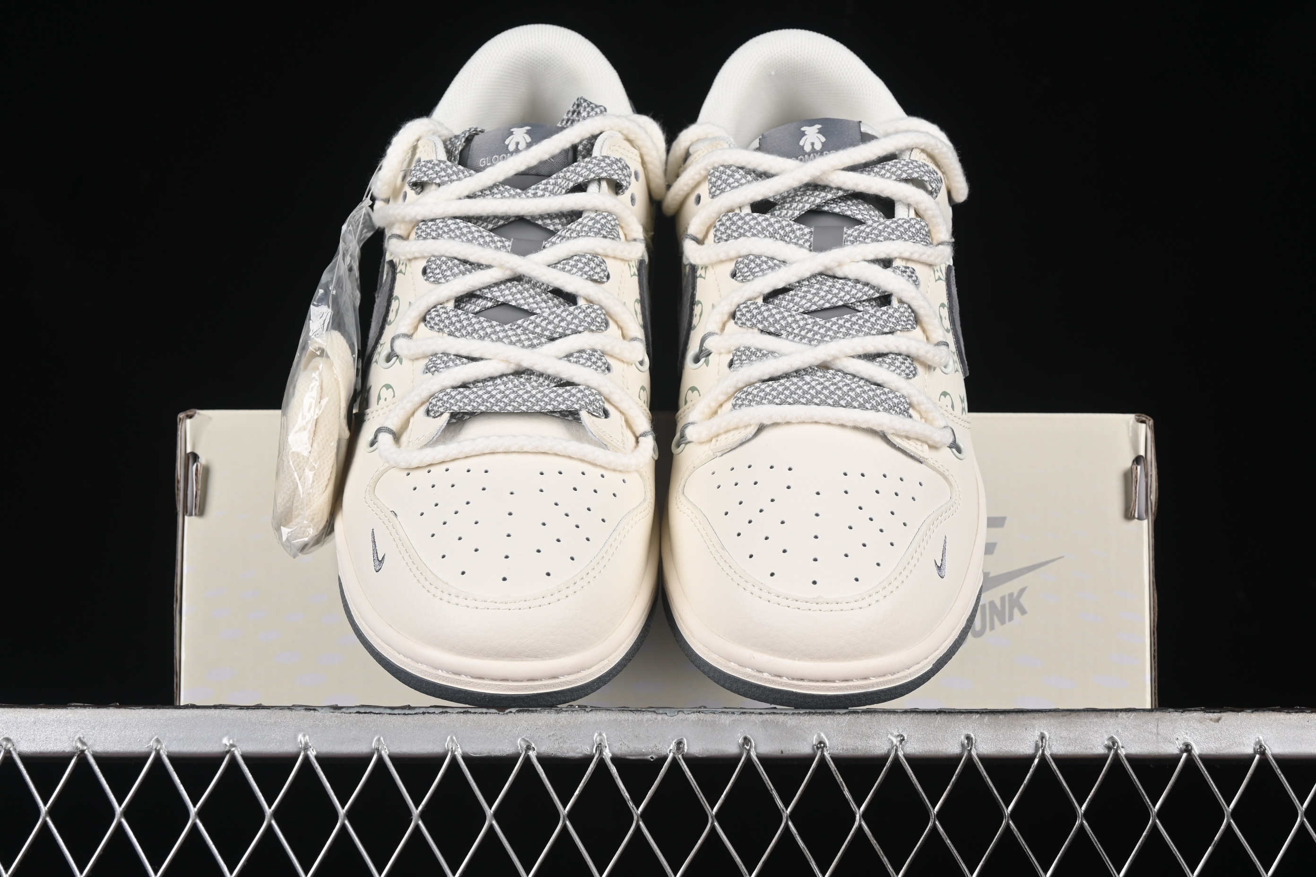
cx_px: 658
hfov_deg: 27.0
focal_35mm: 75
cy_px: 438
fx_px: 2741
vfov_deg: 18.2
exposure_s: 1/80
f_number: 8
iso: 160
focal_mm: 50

---

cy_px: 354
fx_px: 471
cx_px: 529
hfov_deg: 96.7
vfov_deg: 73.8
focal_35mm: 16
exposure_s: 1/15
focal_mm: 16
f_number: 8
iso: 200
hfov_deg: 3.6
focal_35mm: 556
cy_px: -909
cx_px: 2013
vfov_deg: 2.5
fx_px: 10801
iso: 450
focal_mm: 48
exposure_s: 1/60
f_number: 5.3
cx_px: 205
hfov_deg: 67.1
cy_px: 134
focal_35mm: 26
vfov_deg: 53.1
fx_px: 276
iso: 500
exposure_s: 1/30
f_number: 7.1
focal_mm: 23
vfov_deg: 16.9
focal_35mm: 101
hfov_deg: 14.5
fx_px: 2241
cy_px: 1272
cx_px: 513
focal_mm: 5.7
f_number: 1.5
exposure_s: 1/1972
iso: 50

EXERCISE: With the line holding "hfov_deg: 27.0" as the first and the line holding "focal_mm: 50" as the last, please transcribe exactly the lines of the material above in that range and nothing else.

SOLUTION:
hfov_deg: 27.0
focal_35mm: 75
cy_px: 438
fx_px: 2741
vfov_deg: 18.2
exposure_s: 1/80
f_number: 8
iso: 160
focal_mm: 50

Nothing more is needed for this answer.